Published in the Journal of Information and Software Technology

On the effectiveness of large language models in predicting new method names after code modifications

Abstract

Context: Identifying effective methods for automatic method renaming after code modifications is crucial for main-taining developer productivity and enhancing the performance of source code analysis tools.

Objectives: In this study, we benchmark the effectiveness of large language models (LLMs), including ChatGPT, Llama2, and Mistral, in predicting new method names after code modifications. We also propose a validation pipeline that goes beyond traditional string similarity by checking both semantic/structural alignment and explicit linguis- tic consistency of method signatures, which is critical for preserving clear service contracts in service-oriented and microservice-based systems.

Methods: Leveraging a dataset of 116 method code snippets with their original and modified names, we assess LLM predictions using (i) Jaccard similarity and (ii) an encoder-only semantic evaluator fine-tuned to capture semantic and structural name changes. To operationalize the practical relevance for Service-Oriented Computing, we additionally apply a CodeBERT-based multiclass classifier to detect linguistic inconsistencies in method signatures and demonstrate the pipeline on a transactional messaging microservices library.

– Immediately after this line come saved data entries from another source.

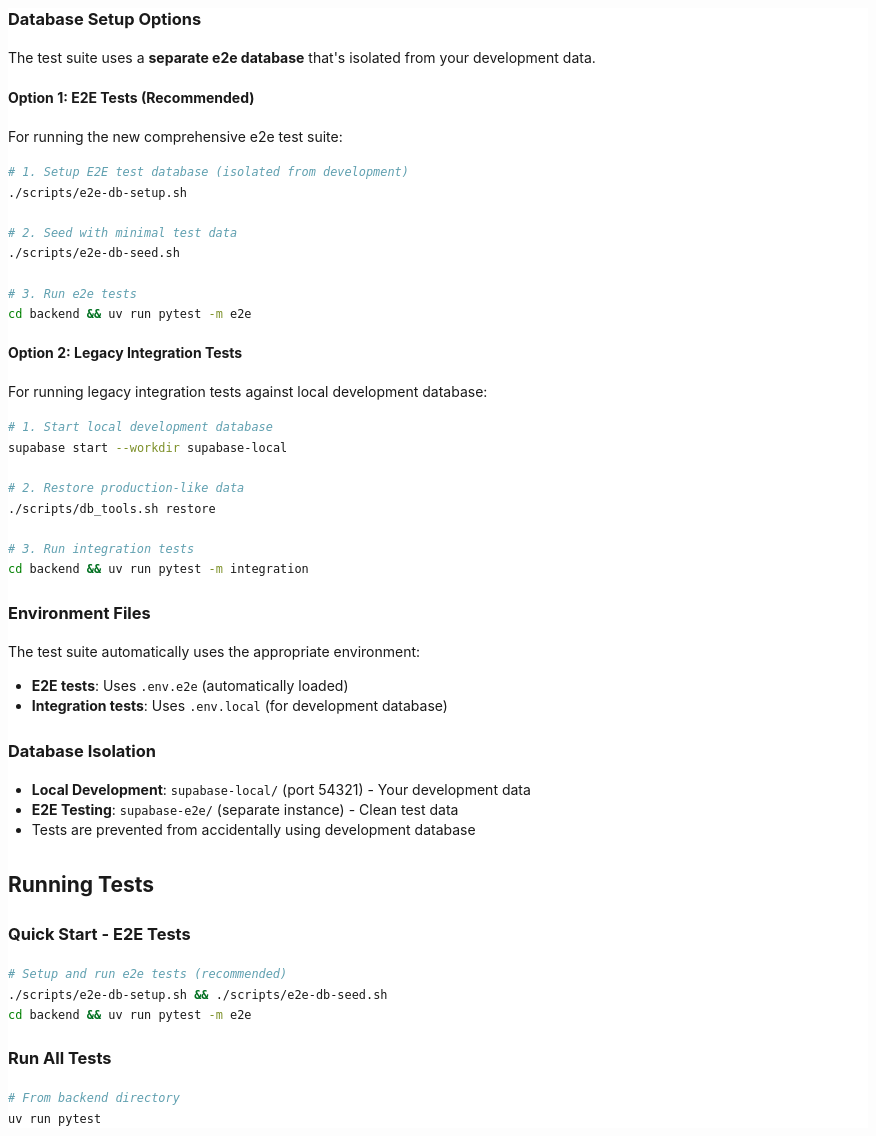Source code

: ### Database Setup Options

The test suite uses a **separate e2e database** that's isolated from your development data.

#### Option 1: E2E Tests (Recommended)
For running the new comprehensive e2e test suite:

```bash
# 1. Setup E2E test database (isolated from development)
./scripts/e2e-db-setup.sh

# 2. Seed with minimal test data
./scripts/e2e-db-seed.sh

# 3. Run e2e tests
cd backend && uv run pytest -m e2e
```

#### Option 2: Legacy Integration Tests
For running legacy integration tests against local development database:

```bash
# 1. Start local development database
supabase start --workdir supabase-local

# 2. Restore production-like data
./scripts/db_tools.sh restore

# 3. Run integration tests
cd backend && uv run pytest -m integration
```

### Environment Files
The test suite automatically uses the appropriate environment:
- **E2E tests**: Uses `.env.e2e` (automatically loaded)
- **Integration tests**: Uses `.env.local` (for development database)

### Database Isolation
- **Local Development**: `supabase-local/` (port 54321) - Your development data
- **E2E Testing**: `supabase-e2e/` (separate instance) - Clean test data
- Tests are prevented from accidentally using development database

## Running Tests

### Quick Start - E2E Tests
```bash
# Setup and run e2e tests (recommended)
./scripts/e2e-db-setup.sh && ./scripts/e2e-db-seed.sh
cd backend && uv run pytest -m e2e
```

### Run All Tests
```bash
# From backend directory
uv run pytest
```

Results: Our findings indicate that ChatGPT achieves a high success rate in predicting method names. Specifically, it obtained 98% (Cosine) and 94% (Jaccard) accuracy when the similarity threshold was set to 0.5. For a maximum similarity threshold of 1, ChatGPT maintained a notable performance with 49% (Cosine) and 74% (Jaccard) accuracy. Conclusion: Our results highlight the potential of LLMs to automate method renaming and show that combining similarity-based evaluation with semantic and linguistic validation provides a more reliable quality assurance layer for API evolution, especially in service-oriented and microservice ecosystems.